By Jordan Brown
The chant rang around Tehrir Square over the weekend—the chant of the revolution, the chant that brought down deposed Mubarak, ‘The people want to bring down the regime!” They shouted it this time for a new leader, the democratically elected Mohammend Morsi—a man who is suddenly discovering the confines of power, the limits of his reach.
Somewhere in London a dour Frenchman was ending his day, and if he were to have seen the scenes in Cairo, heard the chant of the young revolutionaries, it would probably sound to him much like, “You don’t know what you’re doing.” A game as ubiquitous in global culture as football finds itself mirroring many other spheres of human society, none so often as politics, and no role in football is so neatly politicized as Manager.

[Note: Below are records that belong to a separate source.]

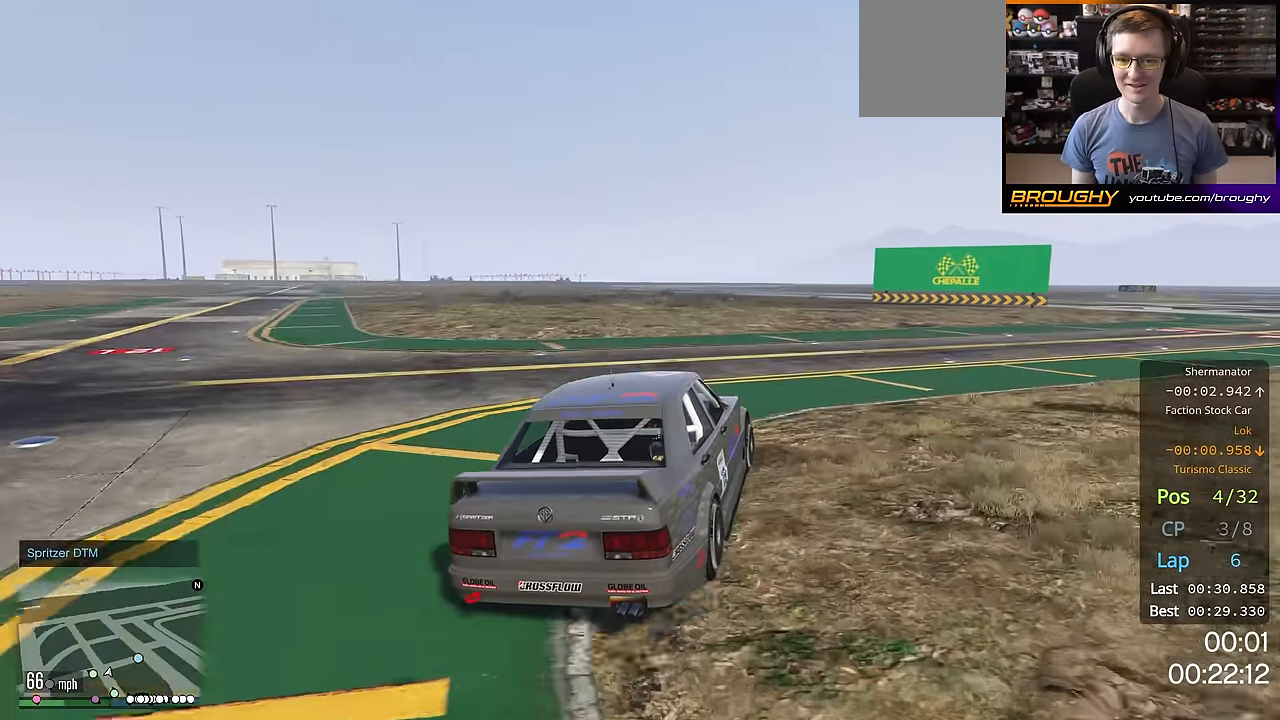
{"buttons": ["R2"], "left_stick": "down-right", "right_stick": "center", "events": []}
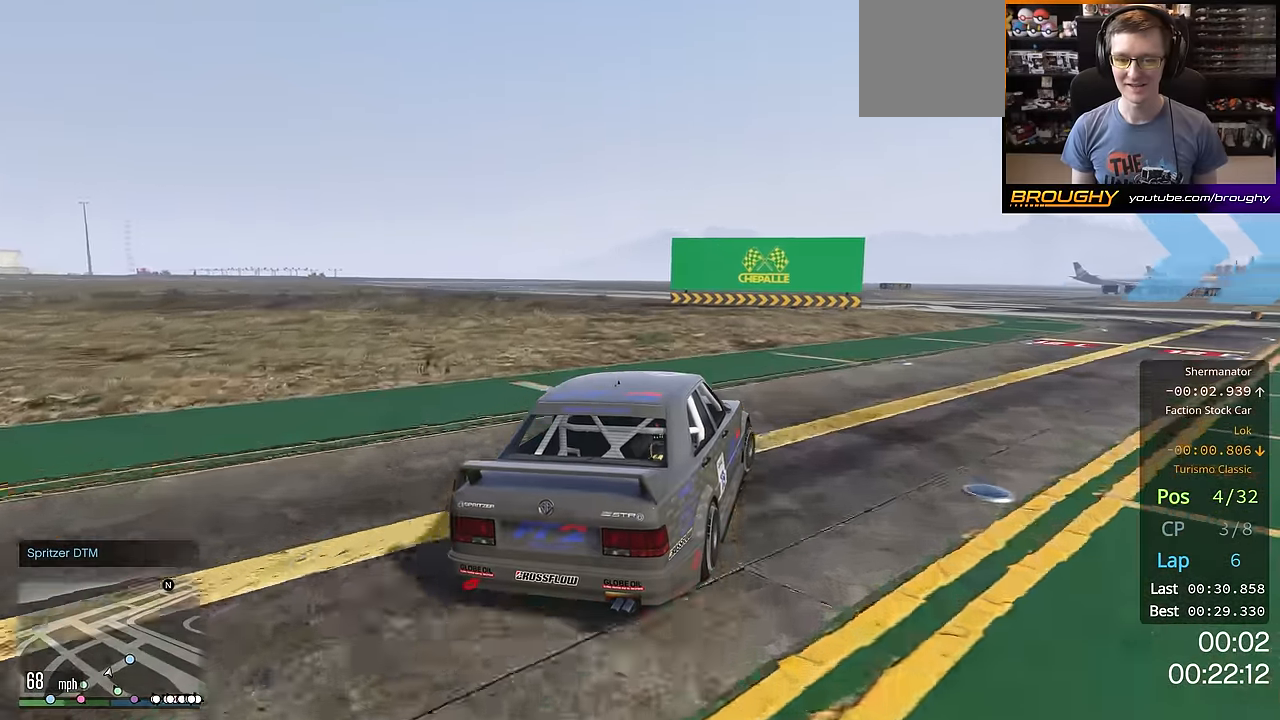
{"buttons": ["R2"], "left_stick": "down-right", "right_stick": "center", "events": []}
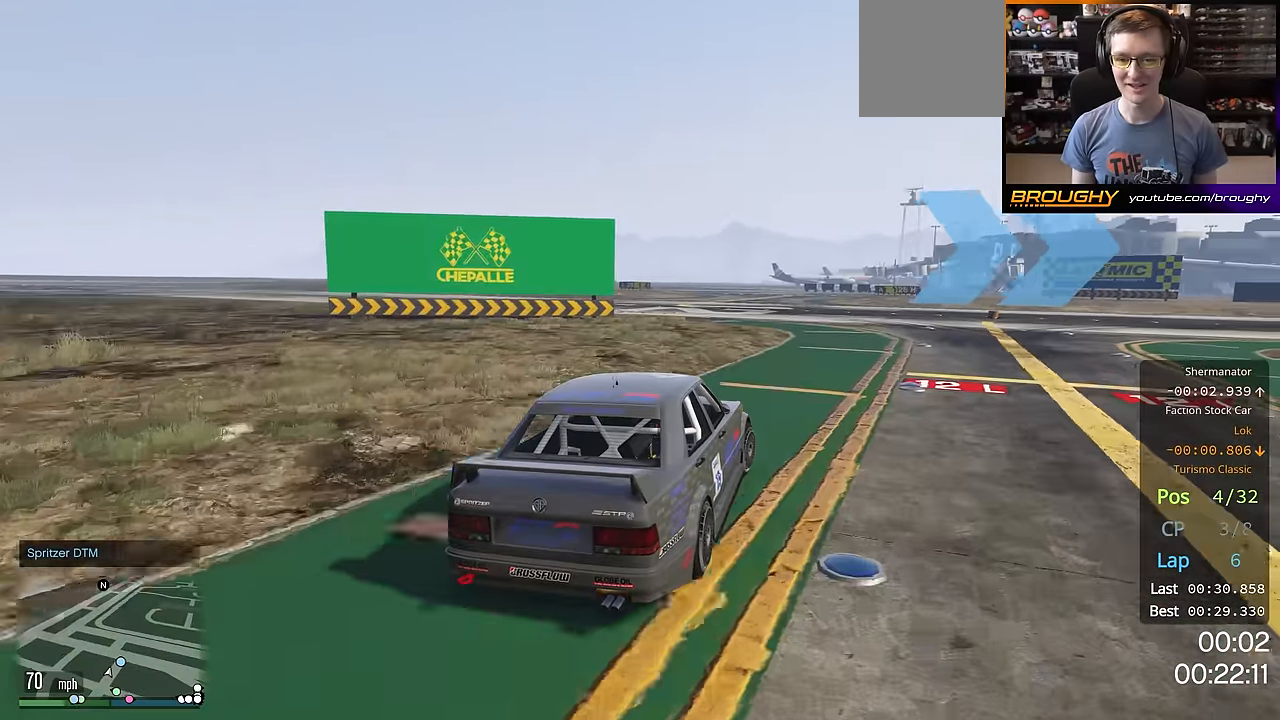
{"buttons": ["R2"], "left_stick": "right", "right_stick": "center", "events": [[151, "left_stick", "right"]]}
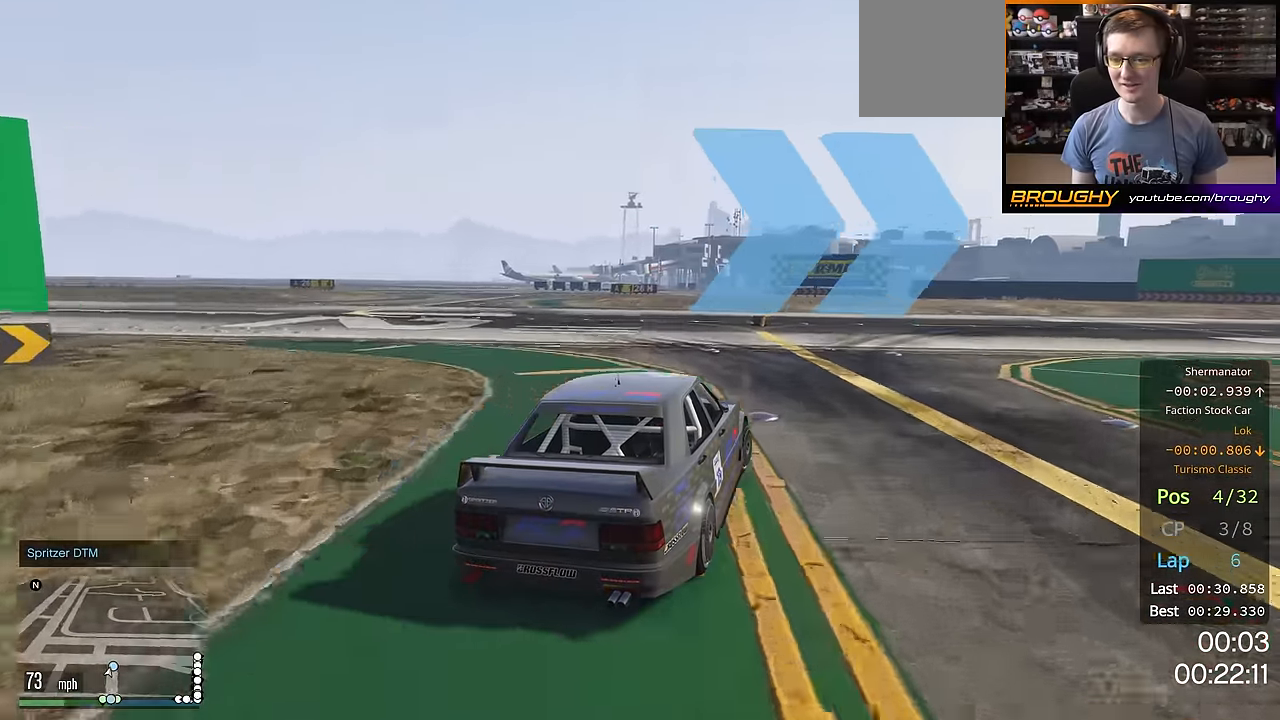
{"buttons": ["R2"], "left_stick": "down-right", "right_stick": "center", "events": [[334, "left_stick", "down-right"]]}
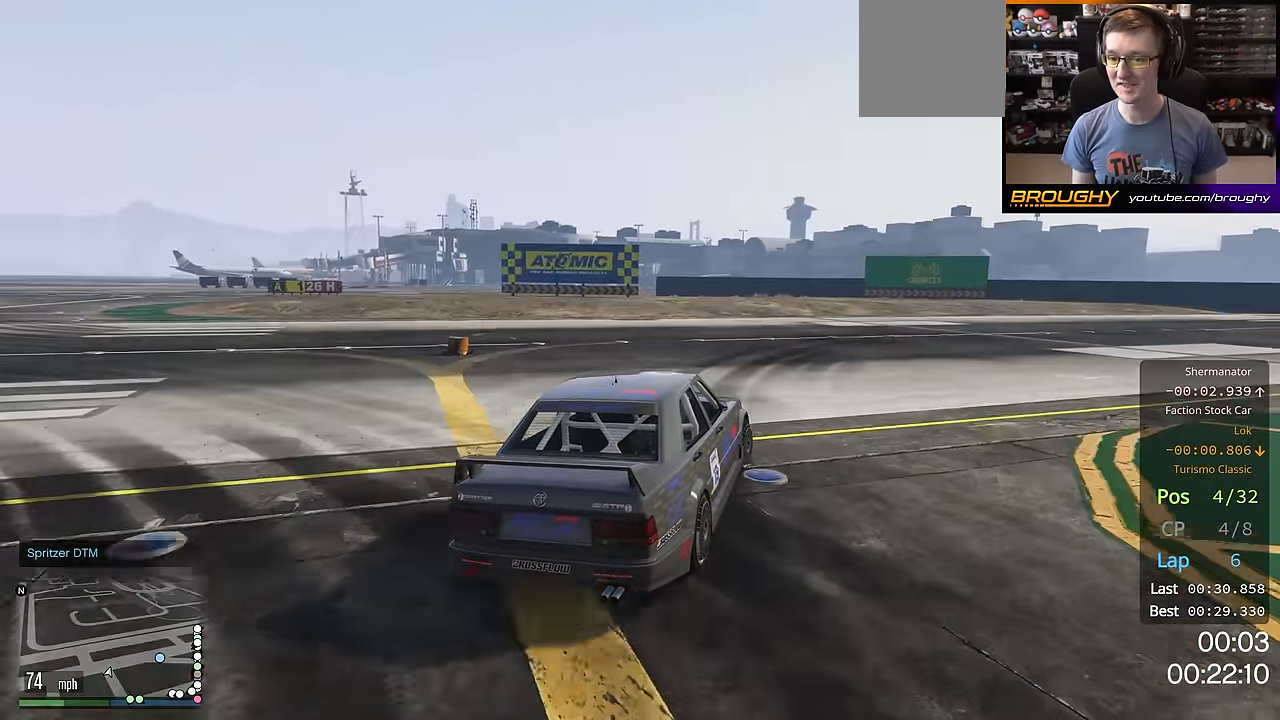
{"buttons": ["R2"], "left_stick": "right", "right_stick": "center", "events": [[151, "left_stick", "right"]]}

Football is a republic built on popular momentum; it is the modern circus maximus played out in coliseums of steel and glass, and the mobs are still the masters. In every seat of the stands sits a revolutionary, a fan who holds their own individual ideal of their club’s perfection. They know the way their team should play, who they should sign, and exactly what great heights of achievement each season should hold. Their minds are filled with gleaming trophy cabinets and memorable performances, and to all of them the one standing in the way of the dream made life is the flesh and blood man in the puffy jacket pacing the byline in front of them. Everyone is the best fit for the job except for the one who currently holds the title.